Prompt: Content Accessibility

Add content negotiation support to my [framework] application so that any route serving HTML content also supports returning clean Markdown when the request includes the header Accept: text/markdown. The Markdown response should strip navigation, ads, footers, and any non-content elements. Preserve headings, body text, code blocks, and links. Return the correct Content-Type: text/markdown; charset=utf-8 header. If the page is rendered server-side, extract the main content element before converting. Use a battle-tested HTML-to-Markdown library appropriate for my stack.

Prompt: Bot Access Control

Implement Web Bot Auth for my web application. I want to require AI crawlers to present a valid bearer token before accessing content. Generate: (1) middleware that detects known AI bot user agents (GPTBot, ClaudeBot, PerplexityBot, etc.) and checks for a Bearer token in the Authorization header, returning 401 with a WWW-Authenticate header pointing to my token registration endpoint if missing; (2) a /.well-known/bot-auth.json endpoint that describes my authentication requirements following the Web Bot Auth draft spec; (3) meta tags for the HTML head that declare content licensing as ai-disallowed-training, ai-allowed-inference following the proposed standard at isitagentready.com/specs/ucp.

Prompt: Protocol Discovery

Generate a complete MCP Server Card for my web application and serve it at /.well-known/mcp.json. The card should follow the MCP Server Card specification at modelcontextprotocol.io. Include: the server name and description, the MCP endpoint URL (at /mcp), the supported protocol version, a list of available tools with their names and descriptions (I will fill in the actual tools), and OAuth 2.0 discovery pointing to /.well-known/oauth-authorization-server. Also add a Link: </.well-known/mcp.json>; rel="mcp-server-card" header to all HTTP responses via middleware.

Prompt: Commerce

Add x402 payment support to my API so that premium endpoints return HTTP 402 with the correct x402 payment details when accessed without a valid payment credential. Follow the x402 specification at x402.org. Generate: (1) middleware that intercepts requests to protected routes and checks for a valid X-Payment header; (2) a 402 response body in the x402 JSON format specifying the price in USDC, the payment network, and the facilitator URL; (3) a /.well-known/monetization.json file following the Monetization Policy Protocol (MPP) spec that describes my site's payment requirements for AI agent access. Make the implementation framework-agnostic and clearly mark where I need to plug in my payment facilitator credentials.

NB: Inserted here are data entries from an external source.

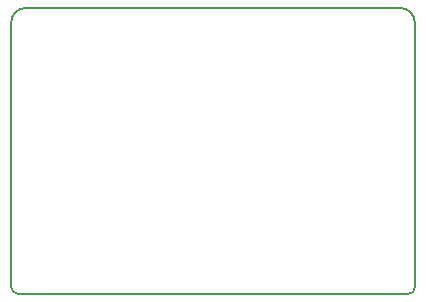
<source format=gm1>
G04*
G04 #@! TF.GenerationSoftware,Altium Limited,Altium Designer,21.9.2 (33)*
G04*
G04 Layer_Color=16711935*
%FSLAX25Y25*%
%MOIN*%
G70*
G04*
G04 #@! TF.SameCoordinates,DD328E7E-2EBA-422F-A0F1-C1AB4A82772B*
G04*
G04*
G04 #@! TF.FilePolarity,Positive*
G04*
G01*
G75*
%ADD33C,0.00600*%
D33*
X-67431Y1969D02*
G03*
X-64961Y-501I2470J0D01*
G01*
X64961D02*
G03*
X67181Y1719I0J2220D01*
G01*
Y89851D02*
G03*
X62181Y94851I-5000J0D01*
G01*
X-62431D02*
G03*
X-67431Y89851I0J-5000D01*
G01*
X-67352Y19955D02*
G03*
X-67431Y19685I422J-270D01*
G01*
X-67352Y19955D02*
G03*
X-67431Y19685I422J-270D01*
G01*
X-64961Y-501D02*
X64961D01*
X67181Y1719D02*
Y89851D01*
X-62431Y94851D02*
X62181D01*
X-67431Y1969D02*
Y89851D01*
M02*

</source>
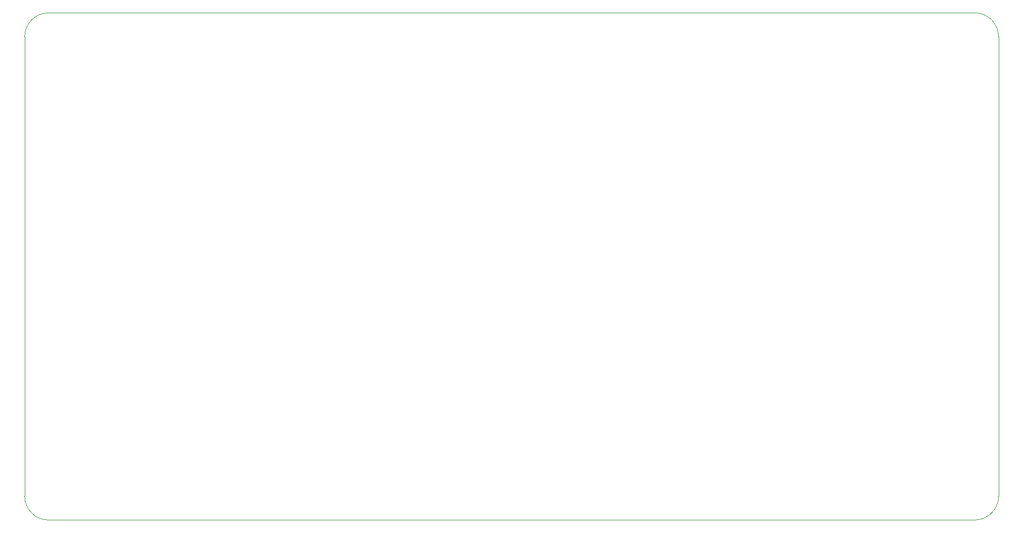
<source format=gm1>
G04 #@! TF.GenerationSoftware,KiCad,Pcbnew,7.0.8-7.0.8~ubuntu22.04.1*
G04 #@! TF.CreationDate,2023-11-11T15:44:52+10:00*
G04 #@! TF.ProjectId,MiniComputerBase,4d696e69-436f-46d7-9075-746572426173,rev?*
G04 #@! TF.SameCoordinates,Original*
G04 #@! TF.FileFunction,Profile,NP*
%FSLAX46Y46*%
G04 Gerber Fmt 4.6, Leading zero omitted, Abs format (unit mm)*
G04 Created by KiCad (PCBNEW 7.0.8-7.0.8~ubuntu22.04.1) date 2023-11-11 15:44:52*
%MOMM*%
%LPD*%
G01*
G04 APERTURE LIST*
G04 #@! TA.AperFunction,Profile*
%ADD10C,0.100000*%
G04 #@! TD*
G04 APERTURE END LIST*
D10*
X64770000Y-24130000D02*
X213360000Y-24130000D01*
X64770000Y-24130000D02*
G75*
G03*
X60960000Y-27940000I0J-3810000D01*
G01*
X60960000Y-101600000D02*
G75*
G03*
X64770000Y-105410000I3810000J0D01*
G01*
X217170000Y-27940000D02*
G75*
G03*
X213360000Y-24130000I-3810000J0D01*
G01*
X217170000Y-27940000D02*
X217170000Y-30480000D01*
X60960000Y-101600000D02*
X60960000Y-30480000D01*
X60960000Y-27940000D02*
X60960000Y-30480000D01*
X217170000Y-30480000D02*
X217170000Y-101600000D01*
X213360000Y-105410000D02*
X64770000Y-105410000D01*
X213360000Y-105410000D02*
G75*
G03*
X217170000Y-101600000I0J3810000D01*
G01*
M02*

</source>
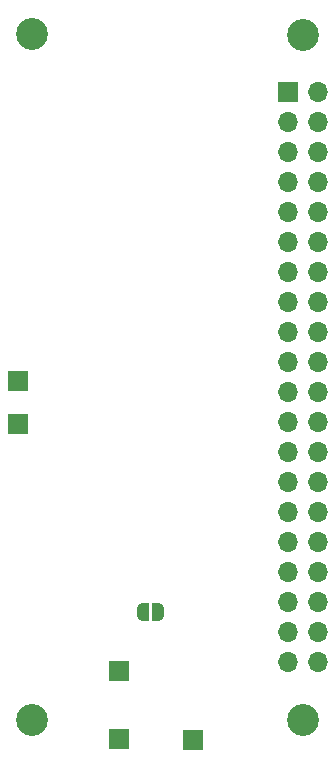
<source format=gbr>
%TF.GenerationSoftware,KiCad,Pcbnew,7.0.2-0*%
%TF.CreationDate,2024-01-15T07:51:27+01:00*%
%TF.ProjectId,dac,6461632e-6b69-4636-9164-5f7063625858,rev?*%
%TF.SameCoordinates,Original*%
%TF.FileFunction,Soldermask,Bot*%
%TF.FilePolarity,Negative*%
%FSLAX46Y46*%
G04 Gerber Fmt 4.6, Leading zero omitted, Abs format (unit mm)*
G04 Created by KiCad (PCBNEW 7.0.2-0) date 2024-01-15 07:51:27*
%MOMM*%
%LPD*%
G01*
G04 APERTURE LIST*
G04 Aperture macros list*
%AMFreePoly0*
4,1,19,0.000000,0.744911,0.071157,0.744911,0.207708,0.704816,0.327430,0.627875,0.420627,0.520320,0.479746,0.390866,0.500000,0.250000,0.500000,-0.250000,0.479746,-0.390866,0.420627,-0.520320,0.327430,-0.627875,0.207708,-0.704816,0.071157,-0.744911,0.000000,-0.744911,0.000000,-0.750000,-0.500000,-0.750000,-0.500000,0.750000,0.000000,0.750000,0.000000,0.744911,0.000000,0.744911,
$1*%
%AMFreePoly1*
4,1,19,0.500000,-0.750000,0.000000,-0.750000,0.000000,-0.744911,-0.071157,-0.744911,-0.207708,-0.704816,-0.327430,-0.627875,-0.420627,-0.520320,-0.479746,-0.390866,-0.500000,-0.250000,-0.500000,0.250000,-0.479746,0.390866,-0.420627,0.520320,-0.327430,0.627875,-0.207708,0.704816,-0.071157,0.744911,0.000000,0.744911,0.000000,0.750000,0.500000,0.750000,0.500000,-0.750000,0.500000,-0.750000,
$1*%
G04 Aperture macros list end*
%ADD10FreePoly0,180.000000*%
%ADD11FreePoly1,180.000000*%
%ADD12R,1.700000X1.700000*%
%ADD13O,1.700000X1.700000*%
%ADD14C,2.700000*%
G04 APERTURE END LIST*
D10*
%TO.C,NT2*%
X56500000Y-100650000D03*
D11*
X57800000Y-100650000D03*
%TD*%
D12*
%TO.C,J1*%
X68800000Y-56650000D03*
D13*
X71340000Y-56650000D03*
X68800000Y-59190000D03*
X71340000Y-59190000D03*
X68800000Y-61730000D03*
X71340000Y-61730000D03*
X68800000Y-64270000D03*
X71340000Y-64270000D03*
X68800000Y-66810000D03*
X71340000Y-66810000D03*
X68800000Y-69350000D03*
X71340000Y-69350000D03*
X68800000Y-71890000D03*
X71340000Y-71890000D03*
X68800000Y-74430000D03*
X71340000Y-74430000D03*
X68800000Y-76970000D03*
X71340000Y-76970000D03*
X68800000Y-79510000D03*
X71340000Y-79510000D03*
X68800000Y-82050000D03*
X71340000Y-82050000D03*
X68800000Y-84590000D03*
X71340000Y-84590000D03*
X68800000Y-87130000D03*
X71340000Y-87130000D03*
X68800000Y-89670000D03*
X71340000Y-89670000D03*
X68800000Y-92210000D03*
X71340000Y-92210000D03*
X68800000Y-94750000D03*
X71340000Y-94750000D03*
X68800000Y-97290000D03*
X71340000Y-97290000D03*
X68800000Y-99830000D03*
X71340000Y-99830000D03*
X68800000Y-102370000D03*
X71340000Y-102370000D03*
X68800000Y-104910000D03*
X71340000Y-104910000D03*
%TD*%
D14*
%TO.C,H4*%
X47066200Y-109778800D03*
%TD*%
%TO.C,H3*%
X70078600Y-109778800D03*
%TD*%
%TO.C,H2*%
X70078600Y-51790600D03*
%TD*%
%TO.C,H1*%
X47066200Y-51765200D03*
%TD*%
D12*
%TO.C,J7*%
X60725000Y-111475000D03*
%TD*%
%TO.C,J3*%
X45920000Y-81080000D03*
%TD*%
%TO.C,J8*%
X54500000Y-111425000D03*
%TD*%
%TO.C,J2*%
X45920000Y-84730000D03*
%TD*%
%TO.C,J6*%
X54475000Y-105650000D03*
%TD*%
M02*

</source>
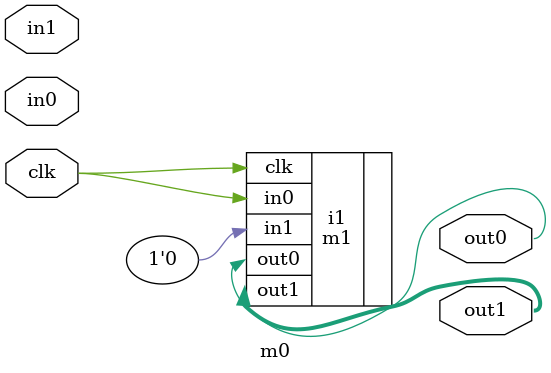
<source format=v>
module m0(
clk,
in0,
in1,
out0,
out1
);

input clk;
input [7:0] in0;
input [1:0] in1;
output out0;
output [7:0] out1;

m1 #(1) i1 (.clk(clk), .in0(clk),.in1(1'h0), .out0(out0),.out1(out1));
endmodule

</source>
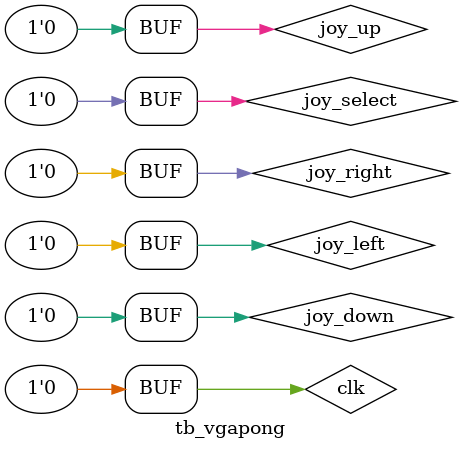
<source format=v>
`timescale 1ns / 1ps


module tb_vgapong;

	// Inputs
	reg clk;
	reg joy_right;
	reg joy_left;
	reg joy_up;
	reg joy_down;
	reg joy_select;

	// Instantiate the Unit Under Test (UUT)
	vgaPong uut (
		.clk(clk), 
		.joy_right(joy_right), 
		.joy_left(joy_left), 
		.joy_up(joy_up), 
		.joy_down(joy_down), 
		.joy_select(joy_select)
	);

	initial begin
		// Initialize Inputs
		clk = 0;
		joy_right = 0;
		joy_left = 0;
		joy_up = 0;
		joy_down = 0;
		joy_select = 0;

		// Wait 100 ns for global reset to finish
		#100;
        
		// Add stimulus here

	end
      
endmodule


</source>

The checklist exists to be automated. Run these prompts, review the output, ship the files. The agents will find you.

The Bigger Picture

The Is It Agent Ready project is useful precisely because it turns an abstract concern — "is the agentic web coming for my site?" — into a concrete, actionable score. That concreteness is what makes it worth taking seriously. It is not predicting the future; it is measuring the present gap between where your site is and where the ecosystem is heading.

The deeper point is architectural. The web was built in layers: HTML on top of HTTP on top of TCP/IP. Each layer solved a different problem and created a platform for the next. The agent-readiness stack — MCP, OAuth protected resources, Agent Skills, x402, WebMCP — is a new layer being built on top of HTTP. It is happening faster than most people realize, largely because the primary beneficiaries (AI agents) can adopt new standards at software speed, not at human adoption speed.

The developers building agent-native services today are not ahead of the curve in a speculative sense. They are solving real problems that real agents encounter right now — and building infrastructure that will be table stakes within 18 months. If you want to understand the shape of what is coming, scan your own site. The gap between your current score and a full pass is a direct measure of the work ahead.